During the seemingly endless 2021 congressional negotiations over the Build Back Better Act, Senator Bernie Sanders introduced legislation that would have given Medicare the opportunity to pay for drugs through a competitive bidding process. He envisioned using the hundreds of billions of dollars in savings to provide deficit-neutral financing for new vision, hearing and dental benefits for regular Medicare enrollees. 

“You’ve got senior citizens whose teeth are rotting in their mouth. Older people who can’t talk to their grandchildren because they can’t hear them because they can’t afford a hearing aid. And people who can’t read a newspaper because they can’t afford glasses,” Sanders told NBC News in May 2021. “So to say that dental care, hearing aids and eyeglasses should be a part of Medicare makes all the sense in the world.”

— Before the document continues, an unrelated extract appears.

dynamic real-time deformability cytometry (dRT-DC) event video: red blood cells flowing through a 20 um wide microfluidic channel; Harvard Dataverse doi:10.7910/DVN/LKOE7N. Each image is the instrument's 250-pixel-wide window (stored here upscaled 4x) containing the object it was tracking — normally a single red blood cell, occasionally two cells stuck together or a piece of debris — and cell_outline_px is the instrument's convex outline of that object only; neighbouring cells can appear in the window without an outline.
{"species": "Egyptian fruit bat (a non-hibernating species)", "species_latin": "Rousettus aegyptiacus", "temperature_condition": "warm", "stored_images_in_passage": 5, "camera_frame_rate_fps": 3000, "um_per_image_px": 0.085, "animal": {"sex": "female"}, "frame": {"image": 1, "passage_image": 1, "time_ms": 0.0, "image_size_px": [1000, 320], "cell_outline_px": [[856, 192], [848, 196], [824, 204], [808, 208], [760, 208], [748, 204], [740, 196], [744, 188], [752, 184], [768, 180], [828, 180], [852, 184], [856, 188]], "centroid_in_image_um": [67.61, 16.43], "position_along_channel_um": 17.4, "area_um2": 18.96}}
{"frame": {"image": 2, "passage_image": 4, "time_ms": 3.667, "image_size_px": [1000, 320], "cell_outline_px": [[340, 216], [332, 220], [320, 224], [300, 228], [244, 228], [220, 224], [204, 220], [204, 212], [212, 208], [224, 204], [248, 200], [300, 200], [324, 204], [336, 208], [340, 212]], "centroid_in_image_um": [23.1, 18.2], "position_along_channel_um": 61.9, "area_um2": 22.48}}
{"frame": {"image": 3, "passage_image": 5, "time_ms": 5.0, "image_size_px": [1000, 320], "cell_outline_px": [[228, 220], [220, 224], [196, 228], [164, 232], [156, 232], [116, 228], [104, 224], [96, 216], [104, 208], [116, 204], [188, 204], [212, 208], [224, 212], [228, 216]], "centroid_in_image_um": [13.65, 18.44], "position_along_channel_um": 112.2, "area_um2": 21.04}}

Cutting pharmaceutical prices and expanding Medicare coverage both polled above 70% and were among the most popular items in the sprawling Build Back Better package. They were also politically strategic: Older voters are disproportionately concentrated in swing states — Pennsylvania, Michigan, Wisconsin, Arizona and Florida — that will play a key role in deciding the 2024 presidential race and, perhaps, the future of the republic. 

Sanders’ grand plan died in the House Energy and Commerce Committee in September 2021 when three conservative Democrats joined Republicans in refusing to allow Medicare to negotiate drug prices. Progressives howled at three pharma-friendly turncoats — Kathleen Rice (D-NY), Scott Peters (D-CA) and Kurt Schrader (D-O) — who tanked the measure. But, neither the Biden administration nor leading congressional Democrats had shown much enthusiasm for Sanders’ plan to make Big Pharma pay for hearing aids, eyeglasses and a trip to the dentist for millions of eldely Americans. 

It would have rankled Big Pharma, which is a lucrative source of campaign donations for both parties. It also would have displeased the private health insurance industry, another major source of campaign cash. Adding vision, hearing and dental as benefits to regular Medicare would have undermined a key part of private insurers’ Medicare Advantage business model — dangling much-needed benefits in front of regular Medicare enrollees who are invited to gamble on whether they will experience more dire medical problems that require more costly treatments that a Medicare Advantage provider may ration or deny them altogether.